La défiance à l’encontre des médias est manifeste, notamment chez les plus jeunes. Pour la comprendre, la Fabrique de l’Info a donné la parole aux lycéens et à des spécialistes de l’Éducation aux médias.
La débâcle médiatique autour de l’affaire Xavier Dupont de Ligonnès a de nouveau mis en lumière les défaillances d’une profession fortement critiquée. Une rupture déjà actée depuis quelques années par les jeunes. Retour quatre ans en arrière. Nous sommes en janvier 2015 et la rédaction de Charlie Hebdo vient d’être décimée. Dans la foulée de l’attentat, alors que les hommages se multiplient et que de nombreux citoyens témoignent de leur attachement à la liberté d’expression, de jeunes collégiens et lycéens refusent de condamner l’attaque. Stupeur générale…
Najat Vallaud – Belkacem, alors ministre de l’Éducation Nationale annonce toute une série de mesures visant à consolider « les valeurs de la République à l’école ». Parmi elles, renforcer les cours d’Éducation aux médias et à l’information (EMI), imaginés il y a maintenant plus de soixante ans.

● **À faire**
#1 D'après l'extrait sur la défiance envers les médias, pourquoi la Fabrique de l'Info a-t-elle donné la parole aux lycéens et à des spécialistes de l'Éducation aux médias ? Répondez en une à trois phrases.
#2 Selon l'extrait sur la défiance envers les médias, il y a combien de temps qu'on a imaginé les cours d'Éducation aux médias et à l'information ?
#3 Reprenez l'extrait sur la défiance envers les médias là où il s'arrête.
Les lignes qui suivent ne servent à rien ici.

● **Données sources**
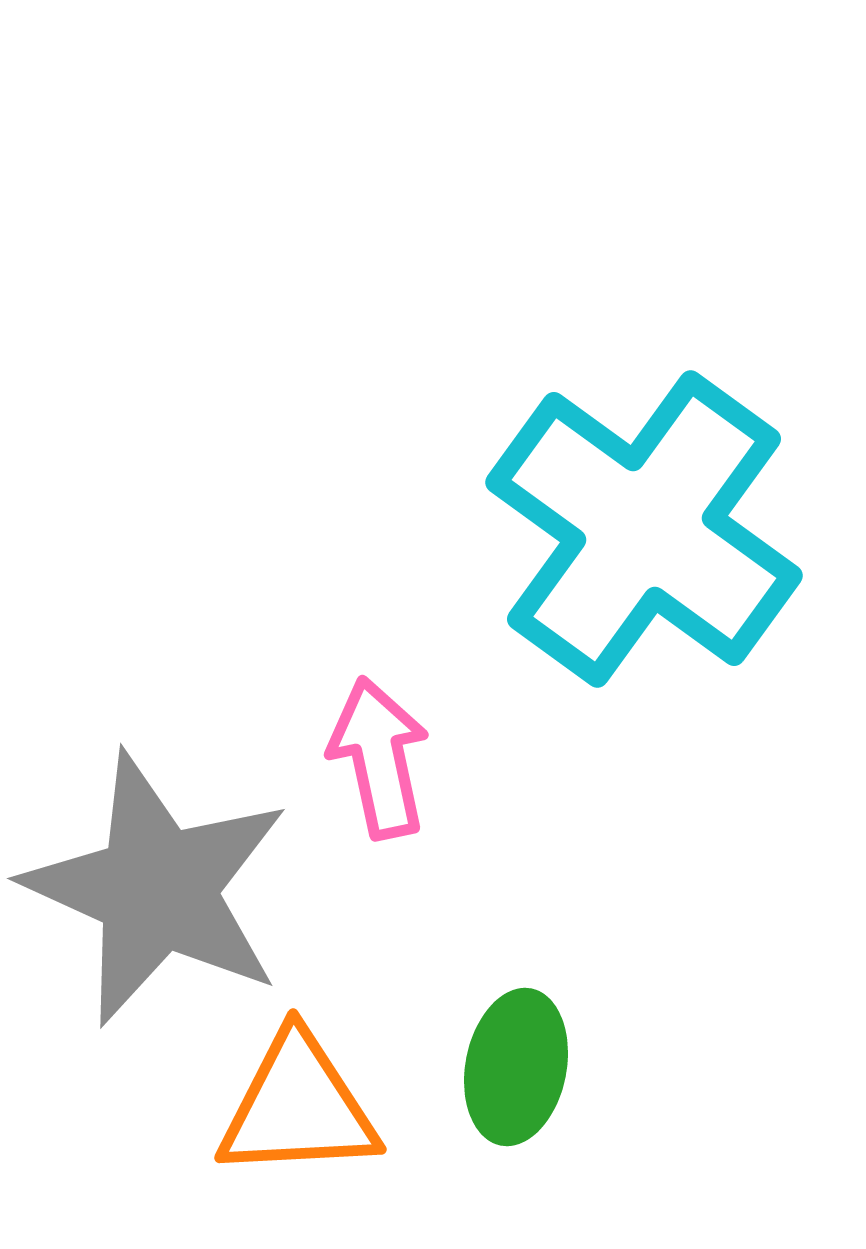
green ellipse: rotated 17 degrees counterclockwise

● **Réponses attendues**
#1 La Fabrique de l'Info a donné la parole aux lycéens et à des spécialistes de l'Éducation aux médias pour comprendre la défiance à l'encontre des médias. Cette défiance est manifeste, notamment chez les plus jeunes.

#2 Il y a plus de soixante ans.

#3
Alors que les jeunes se montrent de plus en plus critiques et méfiants envers la presse, nous avons donc décidé d’aller à la rencontre d’une classe de CAP vente, dans un lycée professionnel de Bordeaux. Comment s’informent-ils ? Quel rapport entretiennent-ils avec l’actualité ? Quel regard portent-ils sur le métier ? Font-ils confiance aux journalistes ? Autant de questions auxquelles nous avons trouvé réponse.
Romain
Notre démarche, celle d’instaurer un dialogue entre les élèves et trois étudiants en journalisme, nous a permis de réaliser que les cours d’Éducation aux médias sont aujourd’hui essentiel si la presse veut renouer avec son jeune public. Et ainsi rétablir une confiance mise à mal ces dernières années.
Pendant près de deux heures, les élèves ont montré un intérêt certain, tant pour l’actualité que pour les dessous du métier. Comme dans un cours d’EMI, nous avons tenté de répondre au mieux à leurs interrogations. Un échange des plus intéressants et qui s’est conclu, pour certains, par une vision plus nuancée du journalisme et des journalistes.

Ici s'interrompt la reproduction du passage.